## [TASK DIRECTIONS]
Continue the passage about KanColle manga adaptations from its last sentence, writing more of that passage and not of the lines after it.

Cover art of the first volume of Maizuru Naval District Compilation, featuring (clockwise from top-left) Atago, Yamato, Hiryū, Zuihō, and Hibiki

===Print media===
====Manga====
A bi-monthly online web manga by Ryōta Momoi began serialization from April 23, 2013, in the Famitsu Comic Clear. The manga follows a 4koma format, and features a storyline with the ship girls enrolled in schools, where senior girls teach battle techniques to their juniors. It has been updated weekly since October 2013. Ryōta Momoi's 4koma manga will be released in print book format under the title KanColle 4 cell comic: Fubuki, I will do my best! (艦隊これくしょん -艦これ- 4コマコミック 吹雪、がんばります!, Fubuki, Ganbarimasu!) beginning from December 14, 2013.

Famitsu Comic Clear has introduced an additional manga adaptation by Shōtarō Harada under the title Issued! Naval Base Communications (発令！鎮守府通信, Hatsurei! Chinjufu tsūshin) beginning from July 9, 2013.

The Famitsu website also hosts a webcomic titled KanColle Play Manga: Blazing Ships Weather (艦これプレイ漫画 艦々日和, Kankan Biyori) by Tadashi Mizumoto which focuses on gameplay aspects of Kantai Collection. It began serialization from August 23, 2013. In addition, illustrations column Kanmusu and ships large picture book (艦娘及ビ艦船大図鑑, Kanmusu oyobi Kansen Dai-zukan) with multiple illustrators at the same time as the manga has also been serialized.

A manga by Kensuke Tanaka and illustrated by Sakae Saitō titled KanColle: Someday as the Seas turn Calm (艦隊これくしょん -艦これ- いつか静かな海で, Itsuka shizuka na umi de) began serialisation in Monthly Comic Alive in the December 2013 issue (released October 28, 2013), with a focus on an original story revolving around Tenryū and Tatsuta.

[Stored records]
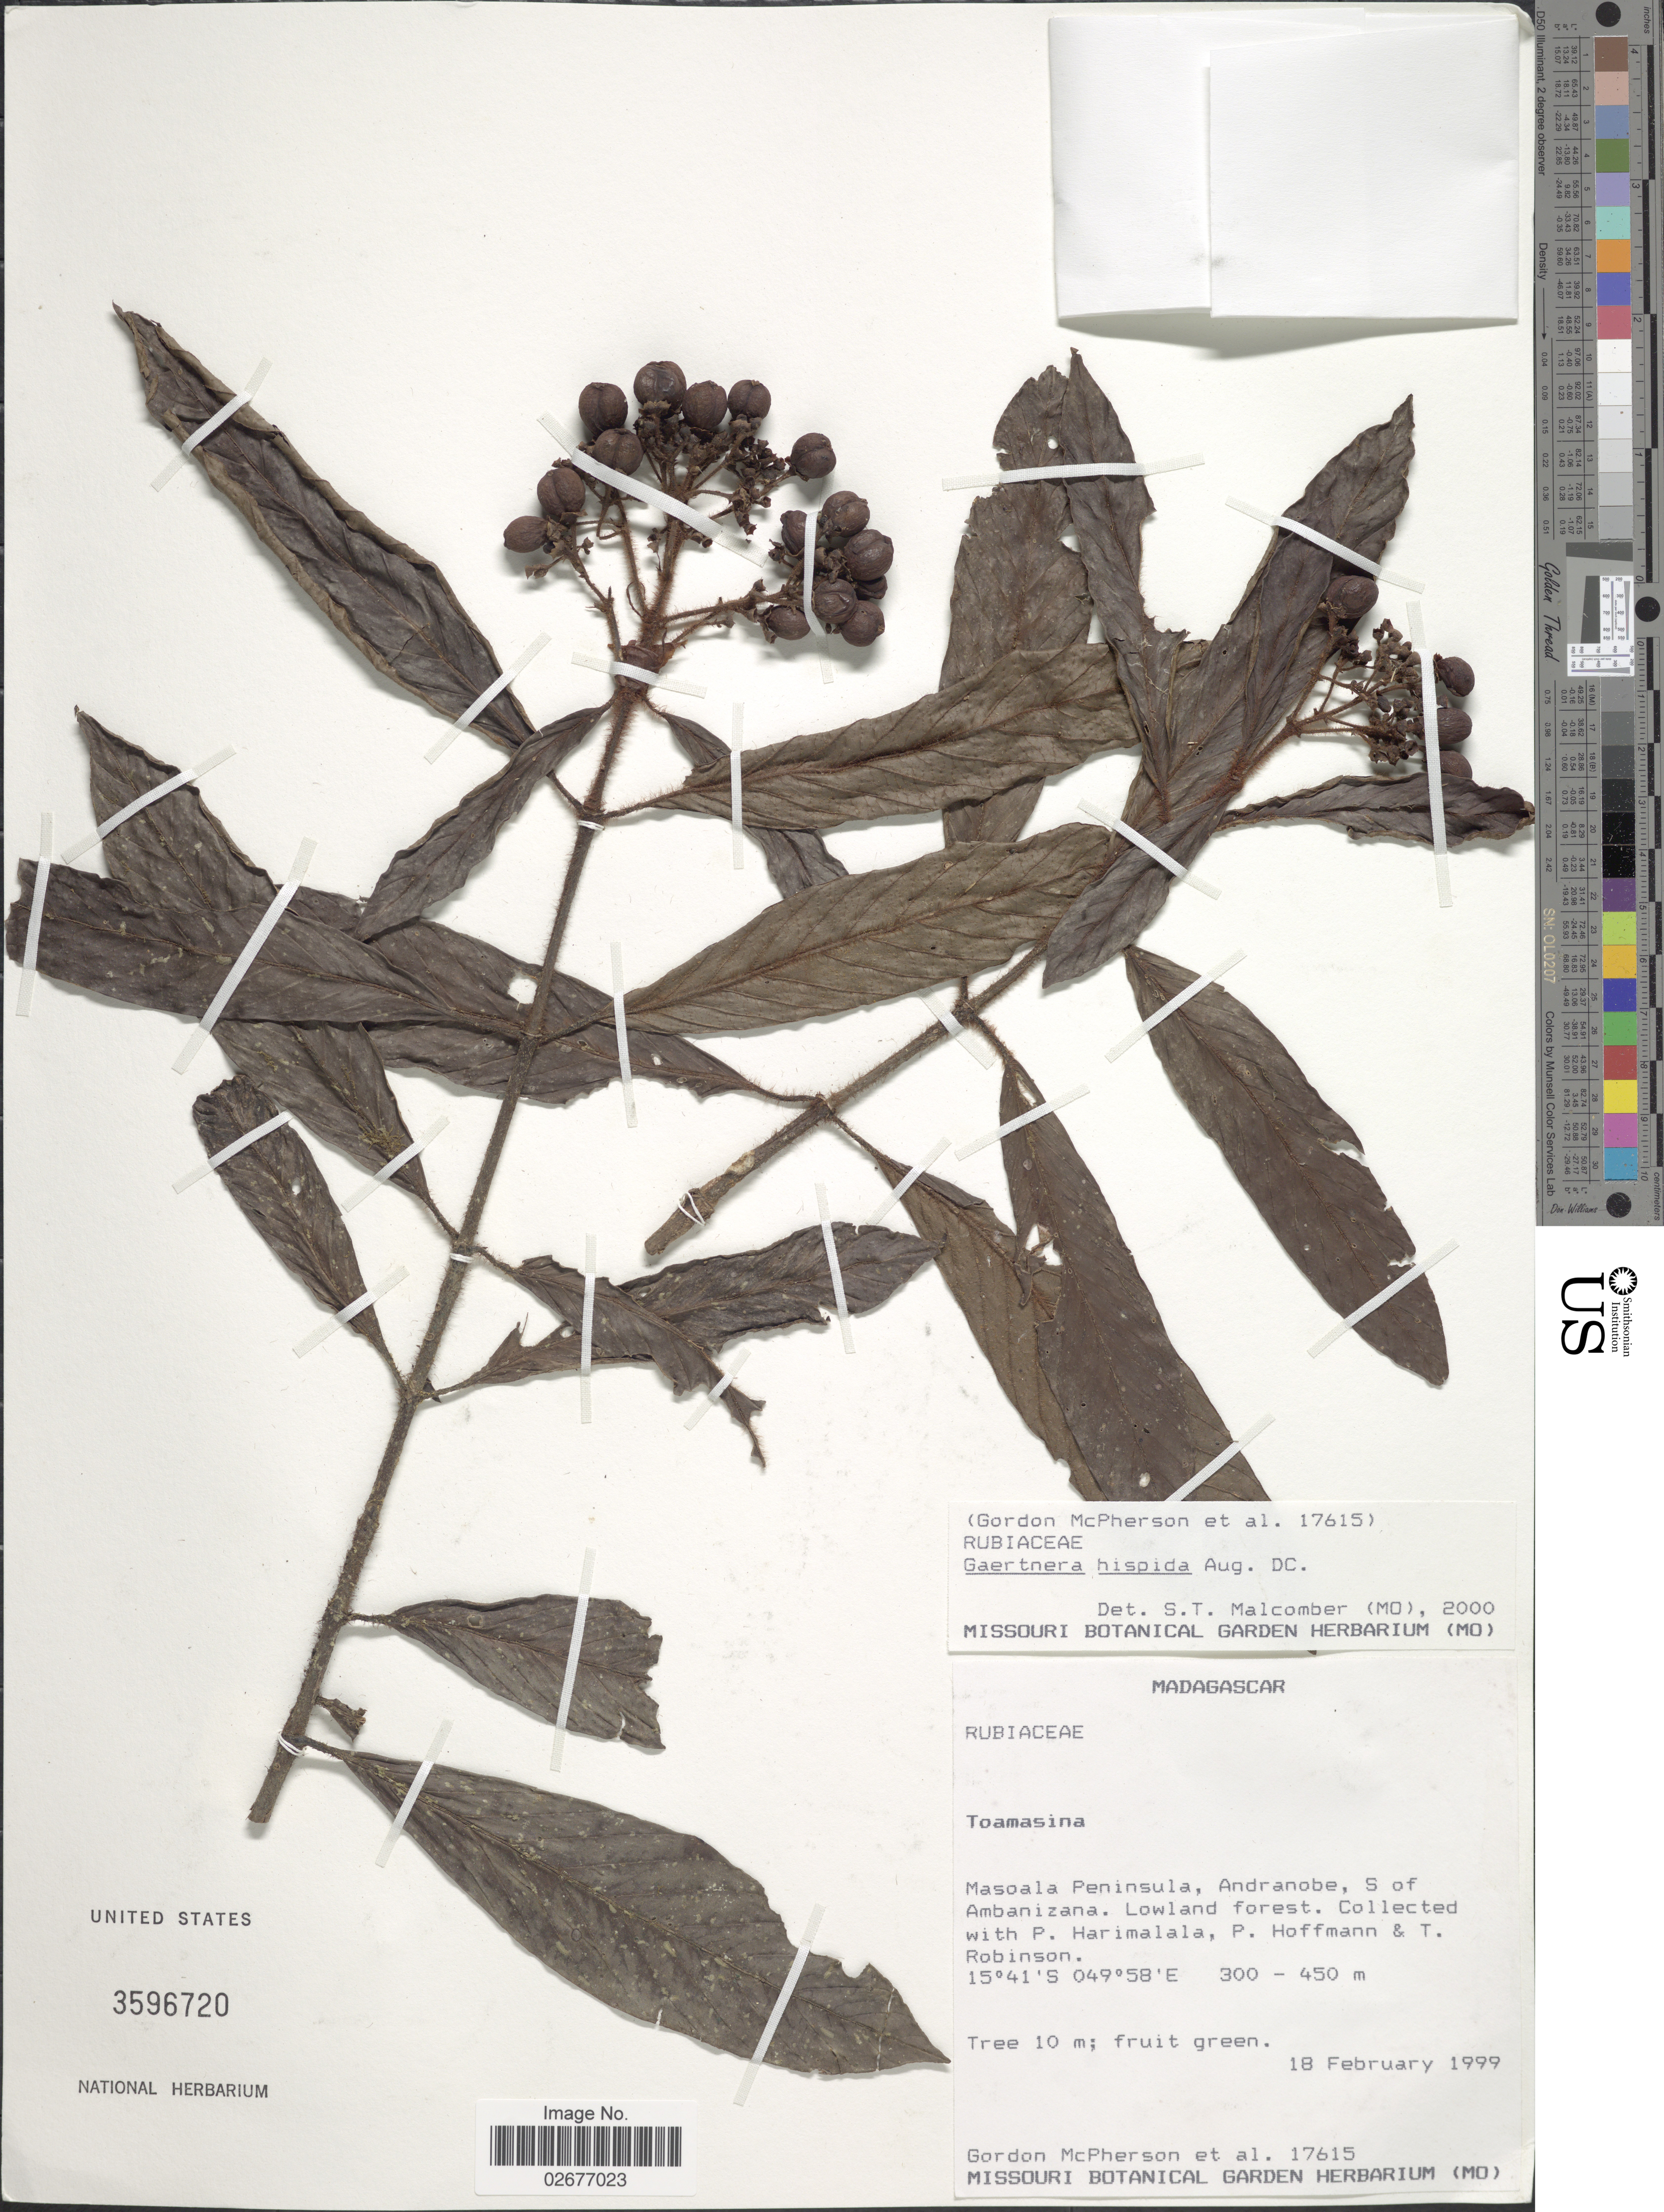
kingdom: Plantae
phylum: Tracheophyta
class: Magnoliopsida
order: Gentianales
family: Rubiaceae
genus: Gaertnera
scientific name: Gaertnera hispida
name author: Aug. DC.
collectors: G. McPherson & et al.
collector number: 17615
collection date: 1999-02-18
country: Madagascar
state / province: Analanjirofo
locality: Toamasina, Masoala Peninsula, Andranobe, S of Ambanizana, Lowland forest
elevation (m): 300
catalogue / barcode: US 3596720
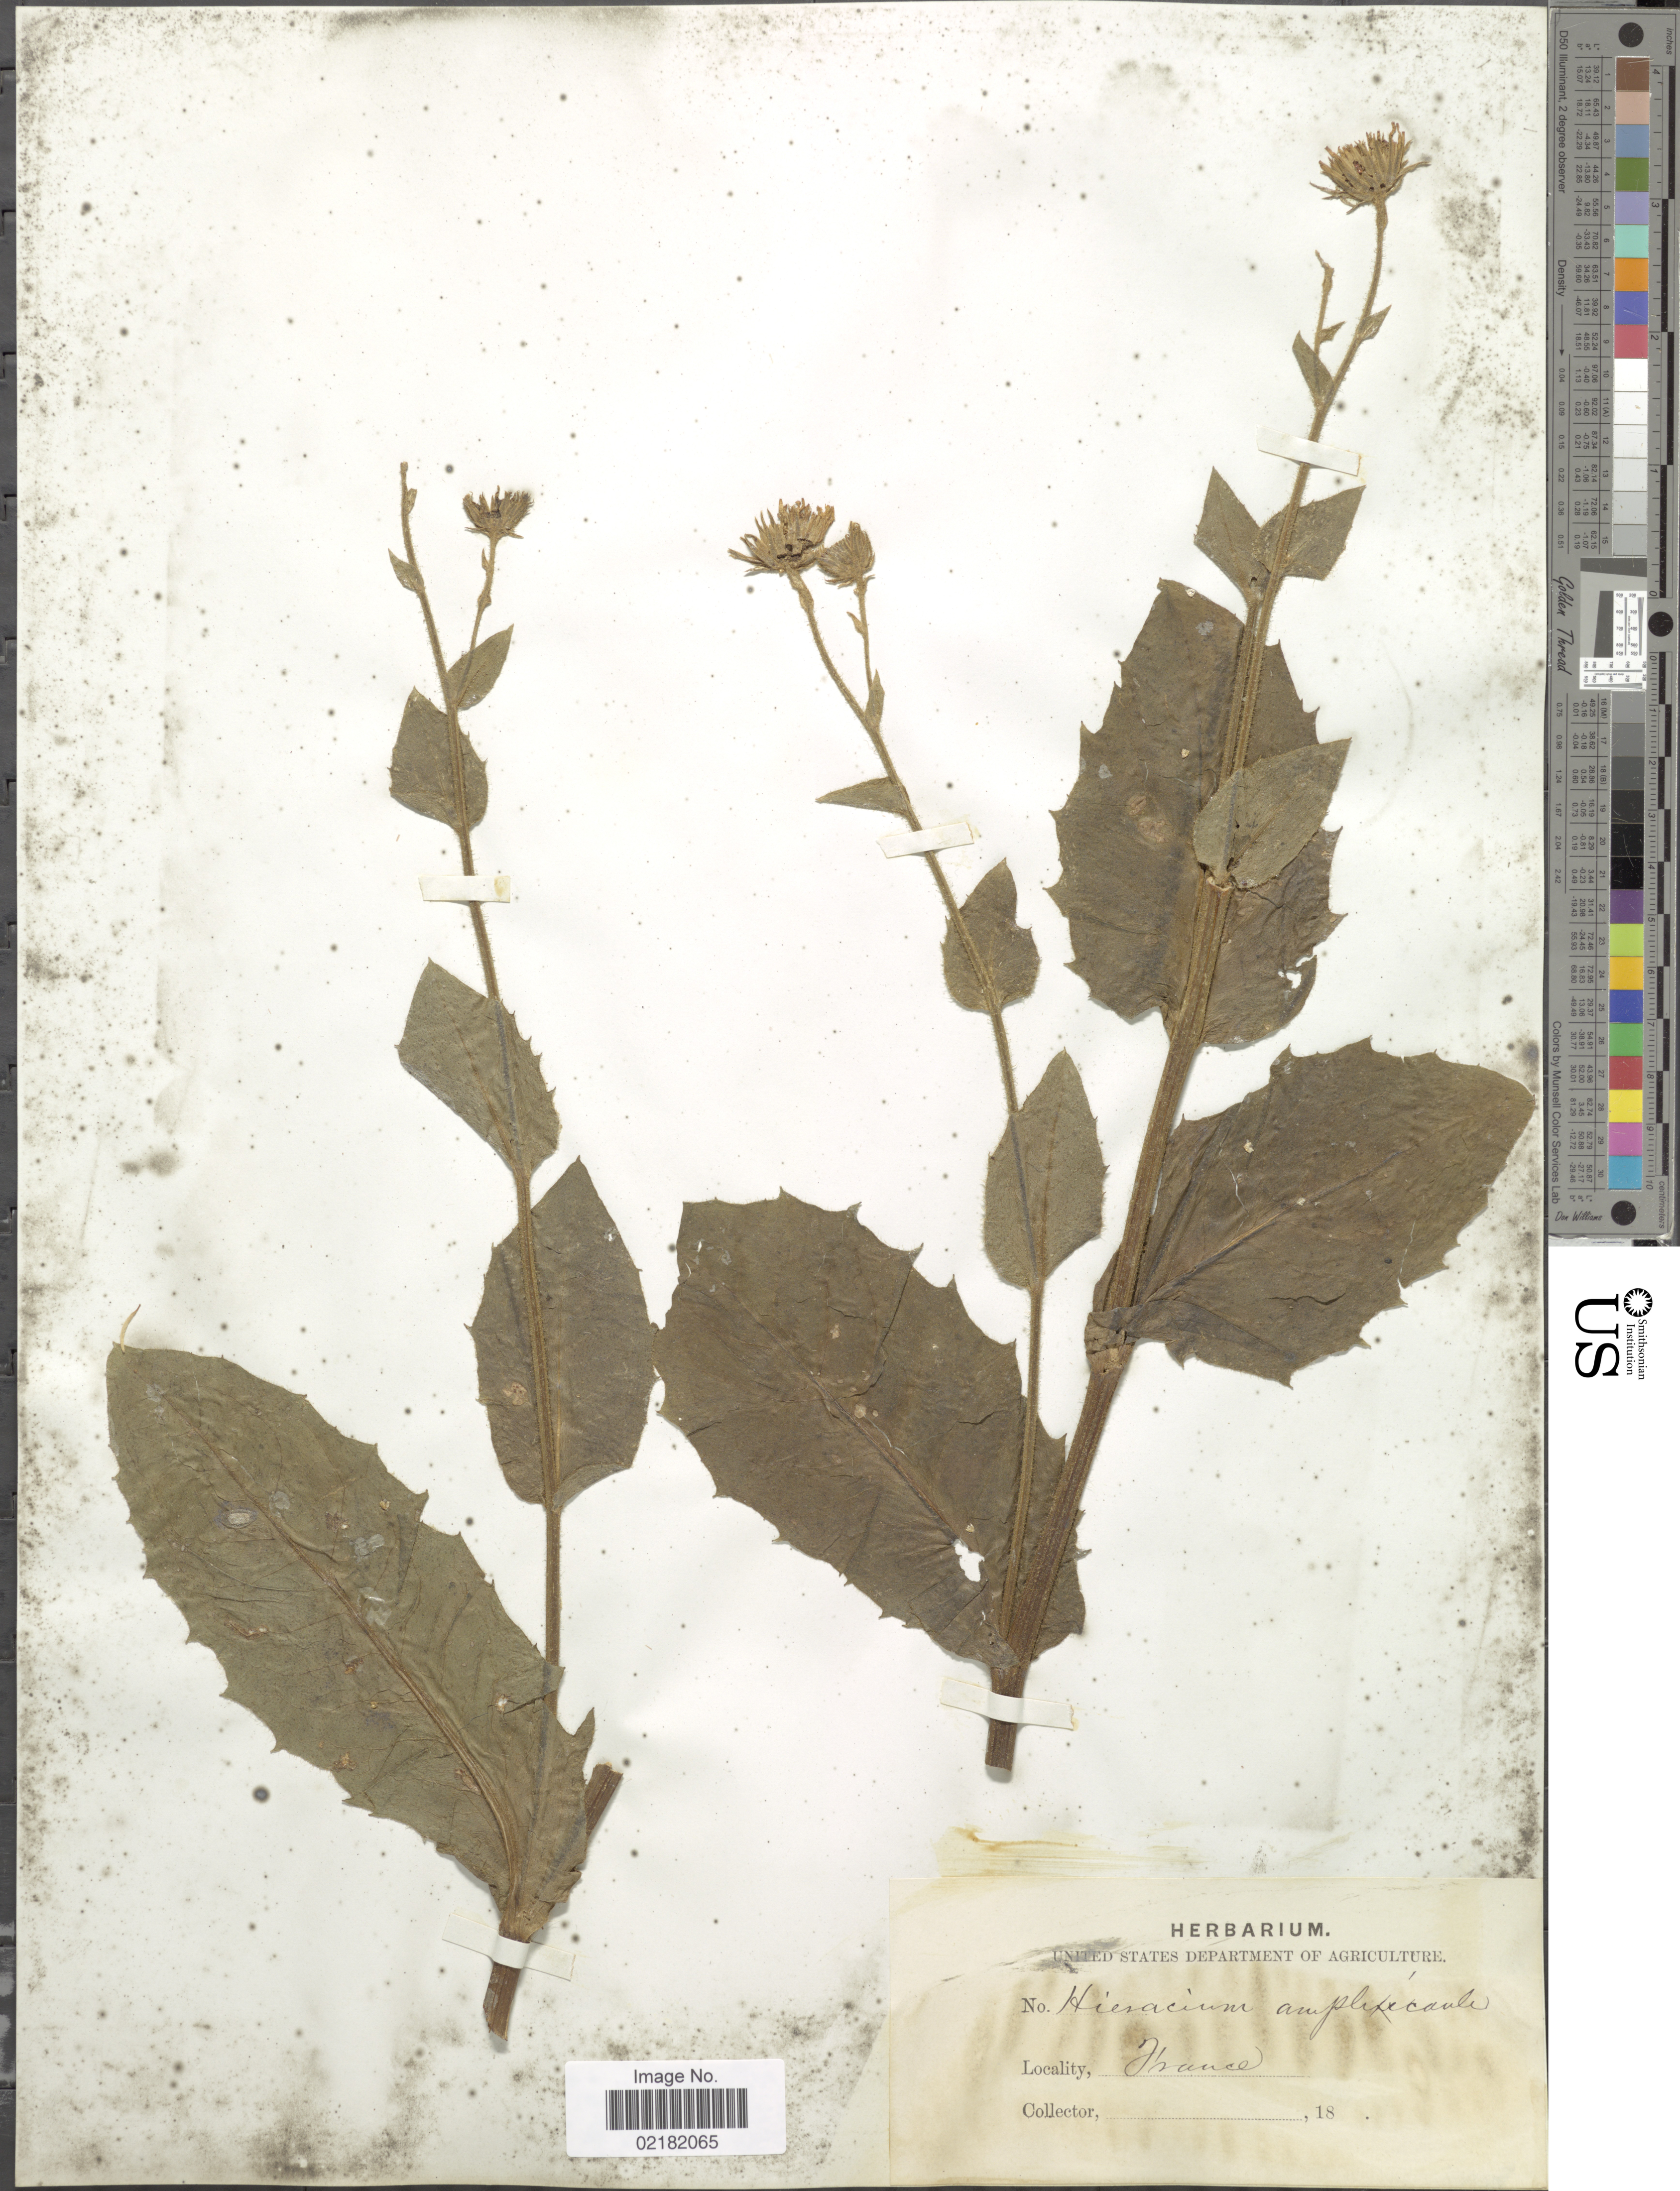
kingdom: Plantae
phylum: Tracheophyta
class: Magnoliopsida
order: Asterales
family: Asteraceae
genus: Hieracium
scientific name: Hieracium amplexicaule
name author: L.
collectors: Facchini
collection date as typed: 18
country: France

## [RESPONSE]
In addition, another manga series by SASAYUKi featuring the title KanColle side:Kongō (艦隊これくしょん -艦これ- side:金剛) was serialized in Comptiq from the December 2013 issue (released November 9, 2013) onwards, with a story based on the adventures of battleship Kongō. It began serialisation within the May 2014 issue of Comptiq (released April 10, 2014) and was later terminated within the November 2014 issue (released October 10, 2014).

A manga titled KanColle: Torpedo Squadron Chronicles (艦隊これくしょん -艦これ- 水雷戦隊クロニクル, Suirai sentai kuronikuru) and illustrated by Yasuhiro Miyama began serialisation in the January 2014 issue (released November 9, 2013) of Comp Ace, with the plot focusing on the Akatsuki sisters.

Age Premium featured a manga publication by Nanaroku titled KanColle: nanodesu. (艦隊これくしょん -艦これ- なのです。) starting from the January 2014 issue (delivered December 9, 2013), with Inazuma as the main character. It was serialized until the May 2014 issue (delivered April 9, 2014).

A manga series titled KanColle: Shimakaze Whirlwind Girl (艦隊これくしょん -艦これ- 島風 つむじ風の少女, Shimakaze Tsumujikaze no shōjo) by Kazuma Yamazaki, Hyōbu Madoka later Kaname Yokoshima and illustrated by Kazuma Yamazaki began serialisation within the Dengeki Maoh magazine in the February 2014 issue (released December 27, 2013).

A manga series by Hiroichi titled KanColle: The perched naval base (艦隊これくしょん -艦これ- 止まり木の鎮守府, Tomarigi no chinjufu) began serialisation in the July 2014 issue (released May 27, 2014) of Dengeki Daioh, focusing on a storyline revolving around the heavy cruisers Kumano and Suzuya.

Kadokawa website also hosts a webcomic titled Loose Ship: Woman Admiral Play Diary (ゆる艦〜女提督プレイ日記〜, Yuru Kan: Onna teitoku purei nikki) by Sau Nitō and illustrated by Sōta Wakui which focuses on gameplay aspects of Kantai Collection. It began serialization from March 22, 2014, in Comic Walker.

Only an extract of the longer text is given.